None of this has been meant to discourage you from using your talents in this world; that was not the intent at all. Rather, I simply wanted to emphasize the nature of a true talent. A talent always requires an investment.
But by all means, make that investment!
The Bible is very clear on this. That's what the whole parable of the talents is about. It's about the sinfulness of not investing in God's creation the things that you've been entrusted with. The only guy who got in trouble was the one who put his talents in the ground, buried them, and recovered them later with nothing to show for it except the exact measure he'd been given. He hadn't done anything at all. That was the offense.
And the tragedy.
But this doesn't mean that all talents should be invested in the same way, or in the same place. There are some talents that are going to produce 10-fold because we put them in high-stakes markets. We put them in places where there's a huge risk that they could fail, and when we do this, this is the place where we reap great rewards. It's the person who has to work at it, who has to put in the time and the effort to make a talent fruitful, but who then rises to the top and becomes a voice for something greater of God.
There are some talents that are going to produce 5-fold because we put them in medium-stakes markets. We put them in places where there's a mild risk that they could fail, and when we do this, this is the place where we reap steady rewards. It's the person who works at it, who puts in the time and the effort, but maybe doesn't rise all the way to the top. Or maybe has a talent that's kind of obscure, that's not necessarily obvious to others who might be looking on, or maybe isn't such high-value in our world. Still, there are good rewards, and the effort is worth it.

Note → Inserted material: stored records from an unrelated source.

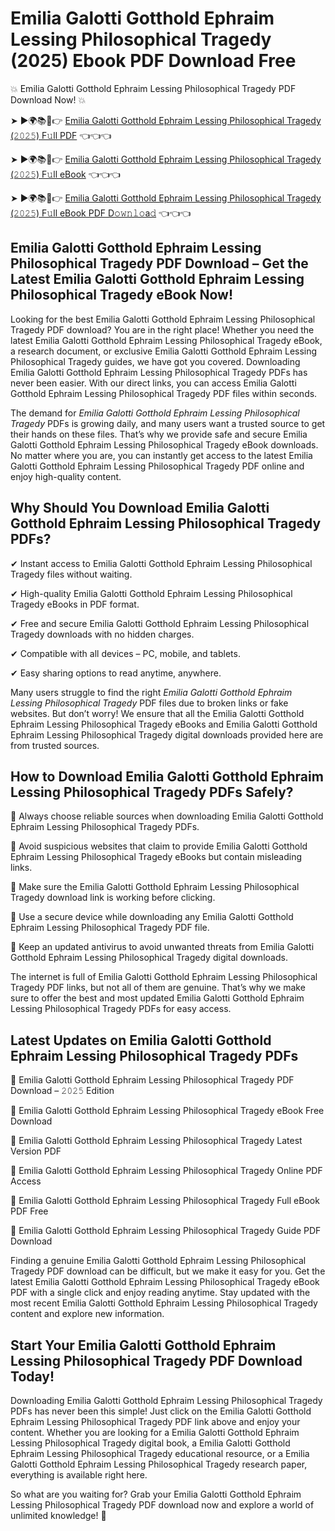 # Emilia Galotti Gotthold Ephraim Lessing Philosophical Tragedy (2025) Ebook PDF Download Free

💥 Emilia Galotti Gotthold Ephraim Lessing Philosophical Tragedy PDF Download Now! 💥

➤ ►🌍📚📱👉 [Emilia Galotti Gotthold Ephraim Lessing Philosophical Tragedy (𝟸𝟶𝟸𝟻) F𝚞ll PDF](https://getpdf.xyz/emilia-galotti-gotthold-ephraim-lessing-philosophical-tragedy) 👈👈👈


➤ ►🌍📚📱👉 [Emilia Galotti Gotthold Ephraim Lessing Philosophical Tragedy (𝟸𝟶𝟸𝟻) F𝚞ll eBook](https://getpdf.xyz/emilia-galotti-gotthold-ephraim-lessing-philosophical-tragedy) 👈👈👈


➤ ►🌍📚📱👉 [Emilia Galotti Gotthold Ephraim Lessing Philosophical Tragedy (𝟸𝟶𝟸𝟻) F𝚞ll eBook PDF D𝚘𝚠𝚗𝚕𝚘a𝚍](https://getpdf.xyz/emilia-galotti-gotthold-ephraim-lessing-philosophical-tragedy) 👈👈👈


## Emilia Galotti Gotthold Ephraim Lessing Philosophical Tragedy PDF Download – Get the Latest Emilia Galotti Gotthold Ephraim Lessing Philosophical Tragedy eBook Now!

Looking for the best Emilia Galotti Gotthold Ephraim Lessing Philosophical Tragedy PDF download? You are in the right place! Whether you need the latest Emilia Galotti Gotthold Ephraim Lessing Philosophical Tragedy eBook, a research document, or exclusive Emilia Galotti Gotthold Ephraim Lessing Philosophical Tragedy guides, we have got you covered. Downloading Emilia Galotti Gotthold Ephraim Lessing Philosophical Tragedy PDFs has never been easier. With our direct links, you can access Emilia Galotti Gotthold Ephraim Lessing Philosophical Tragedy PDF files within seconds.

The demand for *Emilia Galotti Gotthold Ephraim Lessing Philosophical Tragedy* PDFs is growing daily, and many users want a trusted source to get their hands on these files. That’s why we provide safe and secure Emilia Galotti Gotthold Ephraim Lessing Philosophical Tragedy eBook downloads. No matter where you are, you can instantly get access to the latest Emilia Galotti Gotthold Ephraim Lessing Philosophical Tragedy PDF online and enjoy high-quality content.

## Why Should You Download Emilia Galotti Gotthold Ephraim Lessing Philosophical Tragedy PDFs?

✔ Instant access to Emilia Galotti Gotthold Ephraim Lessing Philosophical Tragedy files without waiting.

✔ High-quality Emilia Galotti Gotthold Ephraim Lessing Philosophical Tragedy eBooks in PDF format.

✔ Free and secure Emilia Galotti Gotthold Ephraim Lessing Philosophical Tragedy downloads with no hidden charges.

✔ Compatible with all devices – PC, mobile, and tablets.

✔ Easy sharing options to read anytime, anywhere.

Many users struggle to find the right *Emilia Galotti Gotthold Ephraim Lessing Philosophical Tragedy* PDF files due to broken links or fake websites. But don’t worry! We ensure that all the Emilia Galotti Gotthold Ephraim Lessing Philosophical Tragedy eBooks and Emilia Galotti Gotthold Ephraim Lessing Philosophical Tragedy digital downloads provided here are from trusted sources.

## How to Download Emilia Galotti Gotthold Ephraim Lessing Philosophical Tragedy PDFs Safely?

📌 Always choose reliable sources when downloading Emilia Galotti Gotthold Ephraim Lessing Philosophical Tragedy PDFs.

📌 Avoid suspicious websites that claim to provide Emilia Galotti Gotthold Ephraim Lessing Philosophical Tragedy eBooks but contain misleading links.

📌 Make sure the Emilia Galotti Gotthold Ephraim Lessing Philosophical Tragedy download link is working before clicking.

📌 Use a secure device while downloading any Emilia Galotti Gotthold Ephraim Lessing Philosophical Tragedy PDF file.

📌 Keep an updated antivirus to avoid unwanted threats from Emilia Galotti Gotthold Ephraim Lessing Philosophical Tragedy digital downloads.

The internet is full of Emilia Galotti Gotthold Ephraim Lessing Philosophical Tragedy PDF links, but not all of them are genuine. That’s why we make sure to offer the best and most updated Emilia Galotti Gotthold Ephraim Lessing Philosophical Tragedy PDFs for easy access.

## Latest Updates on Emilia Galotti Gotthold Ephraim Lessing Philosophical Tragedy PDFs

🔹 Emilia Galotti Gotthold Ephraim Lessing Philosophical Tragedy PDF Download – 𝟸𝟶𝟸𝟻 Edition

🔹 Emilia Galotti Gotthold Ephraim Lessing Philosophical Tragedy eBook Free Download

🔹 Emilia Galotti Gotthold Ephraim Lessing Philosophical Tragedy Latest Version PDF

🔹 Emilia Galotti Gotthold Ephraim Lessing Philosophical Tragedy Online PDF Access

🔹 Emilia Galotti Gotthold Ephraim Lessing Philosophical Tragedy Full eBook PDF Free

🔹 Emilia Galotti Gotthold Ephraim Lessing Philosophical Tragedy Guide PDF Download

Finding a genuine Emilia Galotti Gotthold Ephraim Lessing Philosophical Tragedy PDF download can be difficult, but we make it easy for you. Get the latest Emilia Galotti Gotthold Ephraim Lessing Philosophical Tragedy eBook PDF with a single click and enjoy reading anytime. Stay updated with the most recent Emilia Galotti Gotthold Ephraim Lessing Philosophical Tragedy content and explore new information.

## Start Your Emilia Galotti Gotthold Ephraim Lessing Philosophical Tragedy PDF Download Today!

Downloading Emilia Galotti Gotthold Ephraim Lessing Philosophical Tragedy PDFs has never been this simple! Just click on the Emilia Galotti Gotthold Ephraim Lessing Philosophical Tragedy PDF link above and enjoy your content. Whether you are looking for a Emilia Galotti Gotthold Ephraim Lessing Philosophical Tragedy digital book, a Emilia Galotti Gotthold Ephraim Lessing Philosophical Tragedy educational resource, or a Emilia Galotti Gotthold Ephraim Lessing Philosophical Tragedy research paper, everything is available right here.

So what are you waiting for? Grab your Emilia Galotti Gotthold Ephraim Lessing Philosophical Tragedy PDF download now and explore a world of unlimited knowledge! 🚀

The real lesson, though, comes from the last man, the man who buried his talents in the dirt. Clearly, we are not meant to bury our talents, but see what the master says to him. You could have at least put the money in the bank, and then you would have gotten at least the interest that the bank is paying right now.
Think about this for a second. When you put your money in a market, the market has access to that money. It gets to play with it. It gets to tangle with its worth. It gets to decide what you get back out of it. When you put your money in a bank, there's no such interplay. No one else gets to touch your money; it's just for you.

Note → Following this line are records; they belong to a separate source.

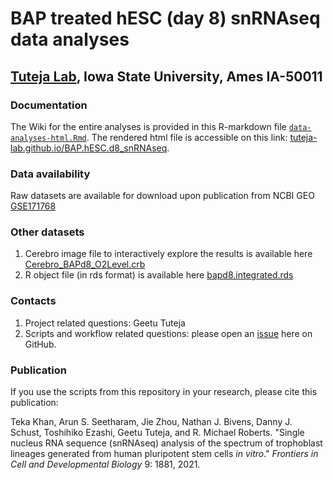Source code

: # BAP treated hESC (day 8) snRNAseq data analyses

## [Tuteja Lab](https://www.tutejalab.org), Iowa State University, Ames IA-50011

### Documentation

The Wiki for the entire analyses is provided in this R-markdown file [`data-analyses-html.Rmd`](data-analyses-html.Rmd). The rendered html file is accessible on this link:  [tuteja-lab.github.io/BAP.hESC.d8_snRNAseq](https://tuteja-lab.github.io/BAP.hESC.d8_snRNAseq/index.html).

### Data availability
Raw datasets are available for download upon publication from NCBI GEO [GSE171768](https://www.ncbi.nlm.nih.gov/geo/query/acc.cgi?acc=GSE171768)

### Other datasets

1. Cerebro image file to interactively explore the results is available here [Cerebro_BAPd8_O2Level.crb](data/Cerebro_BAPd8_O2Level.crb)
2. R object file (in rds format) is available here [bapd8.integrated.rds](data/bapd8.integrated.rds)

### Contacts
1. Project related questions: Geetu Tuteja
2. Scripts and workflow related questions: please open an [issue](https://github.com/Tuteja-Lab/BAP.hESC.d8_snRNAseq/issues/new) here on GitHub.


### Publication

If you use the scripts from this repository in your research, please cite this publication:

Teka Khan, Arun S. Seetharam, Jie Zhou, Nathan J. Bivens, Danny J. Schust, Toshihiko Ezashi, Geetu Tuteja, and R. Michael Roberts. "Single nucleus RNA sequence (snRNAseq) analysis of the spectrum of trophoblast lineages generated from human pluripotent stem cells _in vitro_." _Frontiers in Cell and Developmental Biology_ 9: 1881, 2021.
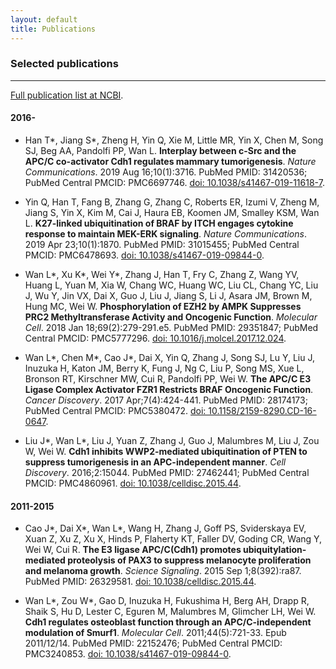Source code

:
 ```yaml
---
layout: default
title: Publications
---
```


###  Selected publications
* * *
[Full publication list at NCBI](https://www.ncbi.nlm.nih.gov/myncbi/14oug0lc3t/bibliography/public/).

#### 2016-
- Han T\*, Jiang S\*, Zheng H, Yin Q, Xie M, Little MR, Yin X, Chen M, Song SJ, Beg AA, Pandolfi PP, Wan L. **Interplay between c-Src and the APC/C co-activator Cdh1 regulates mammary tumorigenesis**. _Nature Communications_. 2019 Aug 16;10(1):3716. PubMed PMID: 31420536; PubMed Central PMCID: PMC6697746. [doi: 10.1038/s41467-019-11618-7](https://doi.org/10.1038/s41467-019-11618-7).

-	Yin Q, Han T, Fang B, Zhang G, Zhang C, Roberts ER, Izumi V, Zheng M, Jiang S, Yin X, Kim M, Cai J, Haura EB, Koomen JM, Smalley KSM, Wan L. **K27-linked ubiquitination of BRAF by ITCH engages cytokine response to maintain MEK-ERK signaling**. _Nature Communications_. 2019 Apr 23;10(1):1870. PubMed PMID: 31015455; PubMed Central PMCID: PMC6478693. [doi: 10.1038/s41467-019-09844-0](https://doi.org/10.1038/s41467-019-09844-0).

-	Wan L\*, Xu K\*, Wei Y\*, Zhang J, Han T, Fry C, Zhang Z, Wang YV, Huang L, Yuan M, Xia W, Chang WC, Huang WC, Liu CL, Chang YC, Liu J, Wu Y, Jin VX, Dai X, Guo J, Liu J, Jiang S, Li J, Asara JM, Brown M, Hung MC, Wei W. **Phosphorylation of EZH2 by AMPK Suppresses PRC2 Methyltransferase Activity and Oncogenic Function**. _Molecular Cell_. 2018 Jan 18;69(2):279-291.e5. PubMed PMID: 29351847; PubMed Central PMCID: PMC5777296. [doi: 10.1016/j.molcel.2017.12.024](https://doi.org/10.1016/j.molcel.2017.12.024).

- Wan L\*, Chen M\*, Cao J\*, Dai X, Yin Q, Zhang J, Song SJ, Lu Y, Liu J, Inuzuka H, Katon JM, Berry K, Fung J, Ng C, Liu P, Song MS, Xue L, Bronson RT, Kirschner MW, Cui R, Pandolfi PP, Wei W. **The APC/C E3 Ligase Complex Activator FZR1 Restricts BRAF Oncogenic Function**. _Cancer Discovery_. 2017 Apr;7(4):424-441. PubMed PMID: 28174173; PubMed Central PMCID: PMC5380472. [doi: 10.1158/2159-8290.CD-16-0647](https://doi.org/10.1158/2159-8290.CD-16-0647).

- Liu J\*, Wan L\*, Liu J, Yuan Z, Zhang J, Guo J, Malumbres M, Liu J, Zou W, Wei W. **Cdh1 inhibits WWP2-mediated ubiquitination of PTEN to suppress tumorigenesis in an APC-independent manner**. _Cell Discovery_. 2016;2:15044. PubMed PMID: 27462441; PubMed Central PMCID: PMC4860961. [doi: 10.1038/celldisc.2015.44](https://doi.org/10.1038/celldisc.2015.44).

#### 2011-2015

- Cao J\*, Dai X\*, Wan L\*, Wang H, Zhang J, Goff PS, Sviderskaya EV, Xuan Z, Xu Z, Xu X, Hinds P, Flaherty KT, Faller DV, Goding CR, Wang Y, Wei W, Cui R. **The E3 ligase APC/C(Cdh1) promotes ubiquitylation-mediated proteolysis of PAX3 to suppress melanocyte proliferation and melanoma growth**. _Science Signaling_. 2015 Sep 1;8(392):ra87. PubMed PMID: 26329581. [doi: 10.1038/celldisc.2015.44](https://doi.org/10.1038/celldisc.2015.44).

- Wan L\*, Zou W\*, Gao D, Inuzuka H, Fukushima H, Berg AH, Drapp R, Shaik S, Hu D, Lester C, Eguren M, Malumbres M, Glimcher LH, Wei W. **Cdh1 regulates osteoblast function through an APC/C-independent modulation of Smurf1**. _Molecular Cell_. 2011;44(5):721-33. Epub 2011/12/14. PubMed PMID: 22152476; PubMed Central PMCID: PMC3240853. [doi: 10.1038/s41467-019-09844-0](https://doi.org/10.1038/s41467-019-09844-0).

Sometimes, that's the investment we make. Sometimes, that's the best investment we can make. Your talent doesn't have to go into the market to be valuable. You can put it in the bank and make it a resource for yourself. And still be doing honor to the talent that God has given you.

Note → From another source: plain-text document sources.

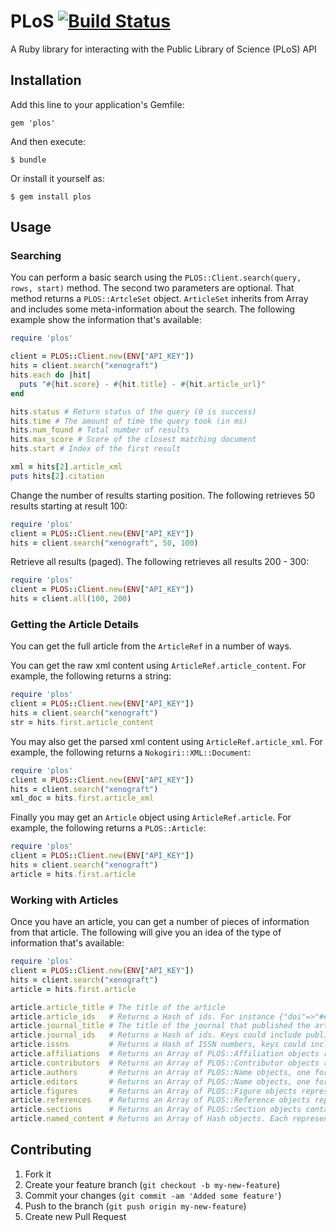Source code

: # PLoS [![Build Status](https://travis-ci.org/cpetersen/plos.png?branch=master)](https://travis-ci.org/cpetersen/plos)

A Ruby library for interacting with the Public Library of Science (PLoS) API

## Installation

Add this line to your application's Gemfile:

    gem 'plos'

And then execute:

    $ bundle

Or install it yourself as:

    $ gem install plos

## Usage

### Searching

You can perform a basic search using the ```PLOS::Client.search(query, rows, start)``` method. The second two parameters are optional. That method returns a ```PLOS::ArtcleSet``` object. ```ArticleSet``` inherits from Array and includes some meta-information about the search. The following example show the information that's available:

```ruby
require 'plos'

client = PLOS::Client.new(ENV["API_KEY"])
hits = client.search("xenograft")
hits.each do |hit|
  puts "#{hit.score} - #{hit.title} - #{hit.article_url}"
end

hits.status # Return status of the query (0 is success)
hits.time # The amount of time the query took (in ms)
hits.num_found # Total number of results
hits.max_score # Score of the closest matching document
hits.start # Index of the first result

xml = hits[2].article_xml
puts hits[2].citation
```

Change the number of results starting position. The following retrieves 50 results starting at result 100:

```ruby
require 'plos'
client = PLOS::Client.new(ENV["API_KEY"])
hits = client.search("xenograft", 50, 100)
```

Retrieve all results (paged). The following retrieves all results 200 - 300:

```ruby
require 'plos'
client = PLOS::Client.new(ENV["API_KEY"])
hits = client.all(100, 200)
```

### Getting the Article Details

You can get the full article from the ```ArticleRef``` in a number of ways.

You can get the raw xml content using ```ArticleRef.article_content```. For example, the following returns a string:

```ruby
require 'plos'
client = PLOS::Client.new(ENV["API_KEY"])
hits = client.search("xenograft")
str = hits.first.article_content
```

You may also get the parsed xml content using ```ArticleRef.article_xml```. For example, the following returns a ```Nokogiri::XML::Document```:

```ruby
require 'plos'
client = PLOS::Client.new(ENV["API_KEY"])
hits = client.search("xenograft")
xml_doc = hits.first.article_xml
```

Finally you may get an ```Article``` object using ```ArticleRef.article```. For example, the following returns a ```PLOS::Article```:

```ruby
require 'plos'
client = PLOS::Client.new(ENV["API_KEY"])
hits = client.search("xenograft")
article = hits.first.article
```

### Working with Articles

Once you have an article, you can get a number of pieces of information from that article. The following will give you an idea of the type of information that's available:

```ruby
require 'plos'
client = PLOS::Client.new(ENV["API_KEY"])
hits = client.search("xenograft")
article = hits.first.article

article.article_title # The title of the article
article.article_ids   # Returns a Hash of ids. For instance {"doi"=>"##.###/journal.pxxx.###", "publisher-id"=>"###-ABC-###"} 
article.journal_title # The title of the journal that published the article
article.journal_ids   # Returns a Hash of ids. Keys could include publisher-id, publisher, allenpress-id, nlm-ta, pmc, etc.
article.issns         # Returns a Hash of ISSN numbers, keys could include ppub or epub among others.
article.affiliations  # Returns an Array of PLOS::Affiliation objects representing the organizations involved in this research.
article.contributors  # Returns an Array of PLOS::Contributor objects representing all the people involved in this research, including authors and editors.
article.authors       # Returns an Array of PLOS::Name objects, one for each author of this research
article.editors       # Returns an Array of PLOS::Name objects, one for each editor of this research
article.figures       # Returns an Array of PLOS::Figure objects representing the figures in this article.
article.references    # Returns an Array of PLOS::Reference objects representing all the articles this article references.
article.sections      # Returns an Array of PLOS::Section objects containing the actual content of the article.
article.named_content # Returns an Array of Hash objects. Each representing a piece of "named-content". Named content is often used to separate genes from other text.
```

## Contributing

1. Fork it
2. Create your feature branch (`git checkout -b my-new-feature`)
3. Commit your changes (`git commit -am 'Added some feature'`)
4. Push to the branch (`git push origin my-new-feature`)
5. Create new Pull Request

A few years ago, my worship minister (and others) kept asking why I wouldn't join the praise band, why I wouldn't offer my talents as a musician to the ministry of worship. The answer, for me, is that this is one talent that I've put in the bank. What I mean is this: I pour myself out in ministry. I give all of the gift that God has given me to give. I do what God has called me to do. And then, when I come home empty at the end of a day, music is one of the ways that God fills me up again. It's a talent that isn't in the market; it's just in my bank. It's for my own personal use. If I take that talent and start playing a high-stakes game with it, if I put that investment elsewhere, then it may not be in my account when I need to make a withdraw. If I have to make the investment to make my music "good" or to make it "worthy" of being a part of the ministry of music, then it is one more way that I'm pouring myself out. It's one more thing I'm giving away. And you just can't give away everything you've got. You weren't supposed to.
Some things were meant just for you. Some things, you just have to keep in the bank.
But keep them in the bank. Because that's where you can use them. That's where you can make those withdraws. That's where you keep the interest growing, where you keep something steady coming into your talent.
So figure out what the market is for your talent. There is one. For some, it's going to be a high-stakes game, a very public investment with a measurable risk for success or failure. For some, it's going to be a quiet investment, a personal account for private use. For others, it's somewhere in the middle. But it's never in the dirt. It's never a hole in the ground. It's never in a place where you had to dig it up, dust it off, and clean it up before you can use it. On this, the Bible is quite clear.